## Excerpt
□ □ □ □

Cell lines and culture

The SCC-25, CAL-27, Tca8113, SCC-4 OSCC and 293 cell lines were obtained from the American Type Culture Collection (Manassas, VA, USA) and cultured in Dulbecco's modified Eagle's medium supplemented with 10% fetal bovine serum (Sigma-Aldrich; Merck KGaA, Darmstadt, Germany), 100 U/ml penicillin and 100 µg/ml streptomycin at 37°C in a 5% CO2 atmosphere. The normal oral mucosa cell line (Human Oral Keratinocyte; HOK, Invitrogen; Thermo Fisher Scientific, Inc.) was used as control and was maintained in oral keratinocyte media, supplemented with 1% keratinocyte growth factor plus epithelial growth factor mixture (Invitrogen; Thermo Fisher Scientific, Inc.) at 37°C in a 5% CO2 atmosphere.

□ □ □ □

## Supplied material
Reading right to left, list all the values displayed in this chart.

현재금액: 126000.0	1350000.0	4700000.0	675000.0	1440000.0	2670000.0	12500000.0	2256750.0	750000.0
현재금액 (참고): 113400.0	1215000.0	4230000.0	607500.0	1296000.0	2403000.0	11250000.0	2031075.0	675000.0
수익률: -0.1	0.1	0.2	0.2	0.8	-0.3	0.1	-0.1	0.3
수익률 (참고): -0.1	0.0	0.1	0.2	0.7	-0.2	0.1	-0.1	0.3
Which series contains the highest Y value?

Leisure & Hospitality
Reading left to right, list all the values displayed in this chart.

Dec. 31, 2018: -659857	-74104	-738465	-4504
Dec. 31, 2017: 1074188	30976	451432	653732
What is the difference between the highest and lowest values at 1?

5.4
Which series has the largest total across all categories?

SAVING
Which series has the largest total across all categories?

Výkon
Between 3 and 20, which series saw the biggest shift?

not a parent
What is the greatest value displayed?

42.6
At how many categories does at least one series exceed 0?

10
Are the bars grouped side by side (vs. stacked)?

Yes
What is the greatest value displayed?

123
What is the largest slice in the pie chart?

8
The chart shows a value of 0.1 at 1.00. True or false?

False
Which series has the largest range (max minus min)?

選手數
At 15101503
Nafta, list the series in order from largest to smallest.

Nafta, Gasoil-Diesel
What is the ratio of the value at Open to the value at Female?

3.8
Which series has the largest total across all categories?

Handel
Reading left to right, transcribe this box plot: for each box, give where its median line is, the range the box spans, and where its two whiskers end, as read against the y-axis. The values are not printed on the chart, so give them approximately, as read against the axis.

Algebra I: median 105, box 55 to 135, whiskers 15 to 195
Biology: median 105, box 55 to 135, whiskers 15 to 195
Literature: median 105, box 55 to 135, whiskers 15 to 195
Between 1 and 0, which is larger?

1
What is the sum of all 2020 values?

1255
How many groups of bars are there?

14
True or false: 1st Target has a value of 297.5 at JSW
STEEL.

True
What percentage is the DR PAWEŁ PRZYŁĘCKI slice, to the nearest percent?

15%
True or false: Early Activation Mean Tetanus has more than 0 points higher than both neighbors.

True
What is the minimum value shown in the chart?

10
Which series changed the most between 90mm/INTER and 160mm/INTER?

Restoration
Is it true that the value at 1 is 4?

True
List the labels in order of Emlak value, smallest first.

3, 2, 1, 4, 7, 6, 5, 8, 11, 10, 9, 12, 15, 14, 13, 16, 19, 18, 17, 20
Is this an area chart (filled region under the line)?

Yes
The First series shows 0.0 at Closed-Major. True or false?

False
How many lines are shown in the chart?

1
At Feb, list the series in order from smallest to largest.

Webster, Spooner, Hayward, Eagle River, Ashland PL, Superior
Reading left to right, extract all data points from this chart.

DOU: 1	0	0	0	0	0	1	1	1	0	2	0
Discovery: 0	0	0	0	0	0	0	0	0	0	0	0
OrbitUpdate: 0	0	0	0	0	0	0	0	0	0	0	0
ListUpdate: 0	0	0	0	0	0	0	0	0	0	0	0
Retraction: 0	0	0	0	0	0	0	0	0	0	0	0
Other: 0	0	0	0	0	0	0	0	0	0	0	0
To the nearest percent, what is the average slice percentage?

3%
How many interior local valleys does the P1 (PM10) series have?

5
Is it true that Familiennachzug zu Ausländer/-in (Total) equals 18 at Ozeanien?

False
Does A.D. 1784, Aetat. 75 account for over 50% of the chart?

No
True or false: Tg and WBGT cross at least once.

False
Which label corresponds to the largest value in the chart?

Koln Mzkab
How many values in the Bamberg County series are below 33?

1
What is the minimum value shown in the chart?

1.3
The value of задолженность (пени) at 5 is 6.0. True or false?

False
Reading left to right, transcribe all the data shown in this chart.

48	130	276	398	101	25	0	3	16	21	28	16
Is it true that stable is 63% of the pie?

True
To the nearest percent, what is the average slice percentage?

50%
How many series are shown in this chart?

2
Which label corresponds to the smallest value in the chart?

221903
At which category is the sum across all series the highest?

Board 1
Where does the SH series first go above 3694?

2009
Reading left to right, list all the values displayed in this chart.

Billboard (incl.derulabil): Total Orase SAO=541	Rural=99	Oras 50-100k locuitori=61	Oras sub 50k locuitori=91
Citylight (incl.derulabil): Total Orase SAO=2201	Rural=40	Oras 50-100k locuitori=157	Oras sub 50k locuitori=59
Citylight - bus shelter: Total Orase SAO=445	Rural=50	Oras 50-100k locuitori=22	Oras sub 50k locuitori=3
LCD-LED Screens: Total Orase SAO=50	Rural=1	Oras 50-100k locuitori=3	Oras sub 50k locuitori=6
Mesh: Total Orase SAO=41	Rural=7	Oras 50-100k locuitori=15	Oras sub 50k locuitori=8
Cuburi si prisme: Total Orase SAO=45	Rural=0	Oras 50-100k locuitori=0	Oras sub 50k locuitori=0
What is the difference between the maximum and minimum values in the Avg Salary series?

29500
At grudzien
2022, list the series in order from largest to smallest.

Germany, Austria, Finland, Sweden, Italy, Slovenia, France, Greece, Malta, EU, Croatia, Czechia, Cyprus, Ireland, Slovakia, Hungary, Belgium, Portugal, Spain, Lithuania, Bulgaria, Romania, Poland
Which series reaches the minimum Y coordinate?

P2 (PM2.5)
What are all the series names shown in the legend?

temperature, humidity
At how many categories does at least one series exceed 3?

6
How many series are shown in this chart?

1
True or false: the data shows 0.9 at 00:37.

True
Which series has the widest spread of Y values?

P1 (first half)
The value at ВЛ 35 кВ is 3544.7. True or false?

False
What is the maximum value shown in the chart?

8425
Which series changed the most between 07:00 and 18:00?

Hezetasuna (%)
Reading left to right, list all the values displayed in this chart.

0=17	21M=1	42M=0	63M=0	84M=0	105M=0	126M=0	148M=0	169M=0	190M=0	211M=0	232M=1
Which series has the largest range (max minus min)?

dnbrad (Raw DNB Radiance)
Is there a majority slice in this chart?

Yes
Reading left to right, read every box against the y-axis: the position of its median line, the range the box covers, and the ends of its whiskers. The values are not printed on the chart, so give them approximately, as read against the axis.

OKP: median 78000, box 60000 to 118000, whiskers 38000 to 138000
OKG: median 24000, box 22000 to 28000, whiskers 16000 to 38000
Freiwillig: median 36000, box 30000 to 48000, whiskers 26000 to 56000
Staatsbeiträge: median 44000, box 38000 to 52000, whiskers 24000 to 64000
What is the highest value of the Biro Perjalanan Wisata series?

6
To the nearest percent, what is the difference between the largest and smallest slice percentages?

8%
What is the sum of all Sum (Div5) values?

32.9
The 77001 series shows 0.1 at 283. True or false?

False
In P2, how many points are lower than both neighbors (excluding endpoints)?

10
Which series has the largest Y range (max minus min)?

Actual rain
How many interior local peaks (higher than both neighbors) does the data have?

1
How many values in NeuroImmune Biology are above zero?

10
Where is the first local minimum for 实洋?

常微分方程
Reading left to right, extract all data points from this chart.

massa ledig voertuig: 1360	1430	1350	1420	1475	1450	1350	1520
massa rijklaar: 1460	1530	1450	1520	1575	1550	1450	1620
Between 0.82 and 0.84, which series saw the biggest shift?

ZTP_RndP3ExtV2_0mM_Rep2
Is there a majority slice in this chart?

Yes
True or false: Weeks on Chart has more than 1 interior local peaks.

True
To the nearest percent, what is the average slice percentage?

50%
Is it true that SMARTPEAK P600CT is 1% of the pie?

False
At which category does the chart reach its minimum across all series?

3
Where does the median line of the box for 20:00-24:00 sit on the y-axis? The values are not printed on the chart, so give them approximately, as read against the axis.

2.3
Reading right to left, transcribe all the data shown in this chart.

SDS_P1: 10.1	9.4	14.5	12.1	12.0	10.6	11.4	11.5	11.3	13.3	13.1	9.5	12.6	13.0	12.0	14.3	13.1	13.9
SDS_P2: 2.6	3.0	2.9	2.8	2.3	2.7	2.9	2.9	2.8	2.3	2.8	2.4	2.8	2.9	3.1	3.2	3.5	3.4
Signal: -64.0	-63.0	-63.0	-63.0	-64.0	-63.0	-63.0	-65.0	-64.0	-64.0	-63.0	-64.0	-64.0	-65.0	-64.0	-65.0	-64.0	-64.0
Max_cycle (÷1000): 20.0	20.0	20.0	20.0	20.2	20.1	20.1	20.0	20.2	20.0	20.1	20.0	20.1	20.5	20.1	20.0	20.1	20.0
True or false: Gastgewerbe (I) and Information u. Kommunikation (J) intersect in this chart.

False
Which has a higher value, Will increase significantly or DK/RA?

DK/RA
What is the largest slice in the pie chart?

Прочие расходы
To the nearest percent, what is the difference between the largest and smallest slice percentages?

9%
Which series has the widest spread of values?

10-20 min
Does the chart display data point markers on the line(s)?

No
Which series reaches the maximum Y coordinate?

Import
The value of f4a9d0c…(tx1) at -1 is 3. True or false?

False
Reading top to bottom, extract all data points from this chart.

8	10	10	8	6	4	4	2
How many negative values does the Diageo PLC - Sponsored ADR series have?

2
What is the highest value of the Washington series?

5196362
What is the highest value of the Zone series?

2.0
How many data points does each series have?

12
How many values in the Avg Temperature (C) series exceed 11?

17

□ □ □ □

## Assignment 1
Summarize the section on cell lines and culture in two sentences.
## Assignment 2
Copy the section on cell lines and culture word for word, from "Cell lines and" up to and including "Inc.) at 37°C in a 5% CO2 atmosphere.".

## Your solution 1
The SCC-25, CAL-27, Tca8113, SCC-4 OSCC and 293 cell lines came from the American Type Culture Collection and were cultured at 37°C in a 5% CO2 atmosphere in Dulbecco's modified Eagle's medium supplemented with 10% fetal bovine serum, 100 U/ml penicillin and 100 µg/ml streptomycin. The normal oral mucosa cell line HOK was used as a control and was maintained at the same temperature and CO2 level in oral keratinocyte media supplemented with 1% keratinocyte growth factor plus epithelial growth factor mixture.

## Your solution 2
Cell lines and culture

The SCC-25, CAL-27, Tca8113, SCC-4 OSCC and 293 cell lines were obtained from the American Type Culture Collection (Manassas, VA, USA) and cultured in Dulbecco's modified Eagle's medium supplemented with 10% fetal bovine serum (Sigma-Aldrich; Merck KGaA, Darmstadt, Germany), 100 U/ml penicillin and 100 µg/ml streptomycin at 37°C in a 5% CO2 atmosphere. The normal oral mucosa cell line (Human Oral Keratinocyte; HOK, Invitrogen; Thermo Fisher Scientific, Inc.) was used as control and was maintained in oral keratinocyte media, supplemented with 1% keratinocyte growth factor plus epithelial growth factor mixture (Invitrogen; Thermo Fisher Scientific, Inc.) at 37°C in a 5% CO2 atmosphere.